*** Document extract ***

Begin by collecting many different audio recordings of any online meeting or discussion that you want to study in order to create a good speaker recognition system that is appropriate for recorded events collected over the internet. These collected recordings shall form the basic data needed to segment and label individual speakers. It is necessary to get samples from a wide variety of audio sources for each speaker so that they can be used in teaching or fine-tuning your system. This will enable you to make very accurate audio embedding.

Speaker Identification POC: Step-by-step tutorial

Step 1: Loading the necessary models

First, we need to load the models to help us identify and diarize speakers from audio files. This involves setting up a GPU or CPU, loading a speaker embedding extraction model, and a speaker diarization model.

import torch
import torchaudio
from speechbrain.inference.speaker import EncoderClassifier
from pyannote.audio import Pipeline
from scipy.spatial.distance import cdist

# Check if CUDA is available and set the device accordingly
device = torch.device("cuda" if torch.cuda.is_available() else "cpu")

# Load pre-trained model for speaker embedding extraction and move it to the device
# Note: You need to obtain an API key from Hugging Face to use this model.
classifier = EncoderClassifier.from_hparams(source="speechbrain/spkrec-ecapa-voxceleb", run_opts={"device": device})
classifier = classifier.to(device)

# Pre-trained model for speaker diarization
# Note: The speaker diarization model also requires an API key from Hugging Face.
diarization = Pipeline.from_pretrained("pyannote/speaker-diarization-3.1",
                                        use_auth_token="YOUR_HUGGING_FACE_API_KEY")

Step 2: Extracting known speaker embeddings

Before recognizing speakers in a new recording, we need to have a reference of known speaker embeddings. Here, we extract embeddings from the sample audio files of well-known speakers.

known_speakers = []
known_speaker_ids = []  # To keep track of speaker IDs
for speaker_id, speaker_file in enumerate(["/path/to/SteveJobs.wav", "/path/to/ElonMusk.wav", "/path/to/NelsonMandela.wav"]):
    waveform, sample_rate = torchaudio.load(speaker_file)
    waveform = waveform.to(device)
    embedding = classifier.encode_batch(waveform)
    known_speakers.append(embedding.squeeze(1).cpu().numpy())  # Squeeze and move to CPU
    # Assign labels to each known speaker for identification
    if speaker_id == 0:
        known_speaker_ids.append("Steve Jobs")

*** End of Document extract ***

▶ **What to work on**
1. In the speaker identification tutorial, reproduce the stretch from "Step 2: Extracting" through "embedding = classifier.encode_batch(waveform)", swapping "sample audio files" for "sample recordings".
2. Condense the paragraph of the speaker identification tutorial that begins "Begin by collecting many different audio recordings" into a shorter version that keeps its main facts.
3. According to the speaker identification tutorial, which pretrained pipeline is loaded for speaker diarization?
The listing below comes from a separate source.

*** Given material ***

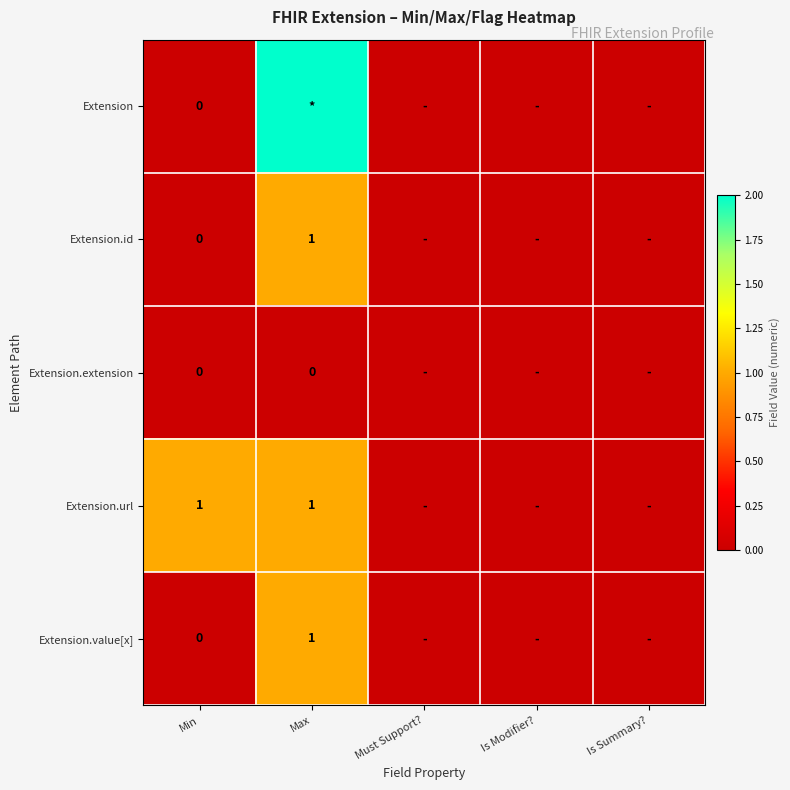

Is it true that Extension.value[x] equals 1 at Max?

True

*** End of Given material ***

▶ **Answers to the tasks**
1.
Step 2: Extracting known speaker embeddings

Before recognizing speakers in a new recording, we need to have a reference of known speaker embeddings. Here, we extract embeddings from the sample recordings of well-known speakers.

known_speakers = []
known_speaker_ids = []  # To keep track of speaker IDs
for speaker_id, speaker_file in enumerate(["/path/to/SteveJobs.wav", "/path/to/ElonMusk.wav", "/path/to/NelsonMandela.wav"]):
    waveform, sample_rate = torchaudio.load(speaker_file)
    waveform = waveform.to(device)
    embedding = classifier.encode_batch(waveform)

2. Collect many audio recordings of the online meetings or discussions you want to study. They serve as the base data for segmenting and labeling individual speakers. For each speaker, gather samples from a wide variety of audio sources to train or fine-tune the system. This enables very accurate audio embeddings.

3. "pyannote/speaker-diarization-3.1"